Graduate (MSc) Programs

  • EE6317 – Chip Security with Machine Learning, MSc (Electronics) The objective of this course is to provide graduate students with an understanding of security challenges in chip design and manufacturing, and how machine learning can be used to address them. Students will learn to identify and mitigate hardware vulnerabilities such as hardware trojans, counterfeit ICs, and side-channel attacks.

  • NM6008 – Digital IC Design Lab for NTU-TUM MSc (IC Design) This course provides students with practical experience in the fundamentals of digital integrated circuit (IC) design and automation. Students will master architectural concepts and design methodologies required to integrate complex systems into a single circuit. The lab emphasises hands-on skills in signal processing and circuit verification to meet the high-performance demands of modern communication devices and large-scale transistor integration.

  • EE6309 – VLSI Systems, MSc (Electronics) This course explores the design and analysis of complex VLSI systems, focusing on data security, system noise considerations, and high-speed synchronization. Students examine memory organization and performance, alongside advanced concepts in parallel and pipeline processing architectures. The module also covers essential methodologies for system design verification and testability to ensure robust and reliable integrated circuit performance.

Undergraduate Programs

  • EE4344 – Analysis and Design of Integrated Circuits This course covers the analysis and design of CMOS analog integrated circuits. Topics include MOS transistor modelling, single-stage amplifiers, differential amplifiers, current mirrors, frequency response, and operational amplifier design. Students also explore stability, compensation, and the use of CAD tools for circuit simulation and layout.

  • EE3019 – Integrated Electronics This course introduces the principles of integrated circuit fabrication and the operation of fundamental semiconductor devices. It focuses on the analysis and design of analog electronic circuits, including feedback amplifiers, power amplifiers, and tuned amplifiers, as well as the characteristics of differential and operational amplifiers.

  • IE2104 – Digital Electronics This course provides a foundation in digital logic design. It covers number systems, Boolean algebra, logic gates, and the minimization of logic functions. Students learn to design combinational circuits (such as adders and multiplexers) and sequential circuits (including flip-flops, counters, and registers) using standard MSI/LSI components.

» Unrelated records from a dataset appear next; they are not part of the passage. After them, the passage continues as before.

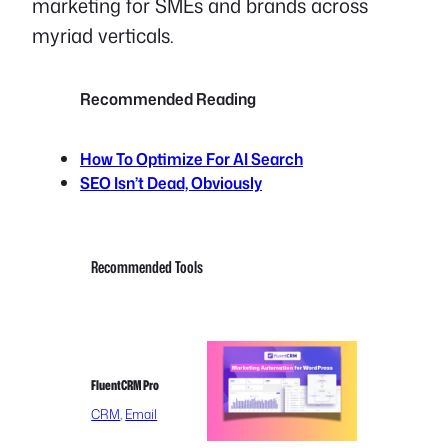
marketing for SMEs and brands across
myriad verticals.
Recommended Reading
How To Optimize For AI Search
SEO Isn’t Dead, Obviously
Recommended Tools
FluentCRM Pro
CRM
, 
Email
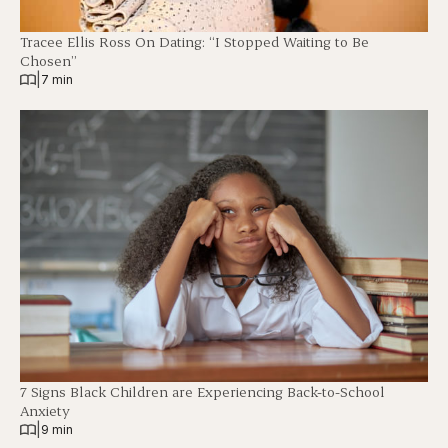
Tracee Ellis Ross On Dating: “I Stopped Waiting to Be
Chosen”
|
7 min
7 Signs Black Children are Experiencing Back-to-School
Anxiety
|
9 min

  • CET919 – Design for Trust Part of the Continuing Education and Training (CET) curriculum, this course focuses on hardware security and trust throughout the IC lifecycle. It covers techniques for detecting hardware trojans, ensuring IP protection, and implementing hardware-based security primitives like Physically Unclonable Functions (PUFs) and True Random Number Generators (TRNGs).

  • CET921 – Side-Channel-Attacks & Countermeasures This course delves into the physical security of cryptographic implementations. Students study various side-channel attacks, including Power Analysis (SPA/DPA) and Electromagnetic Analysis, and learn to implement effective countermeasures at both the algorithmic and architectural levels to protect sensitive data from physical leakage.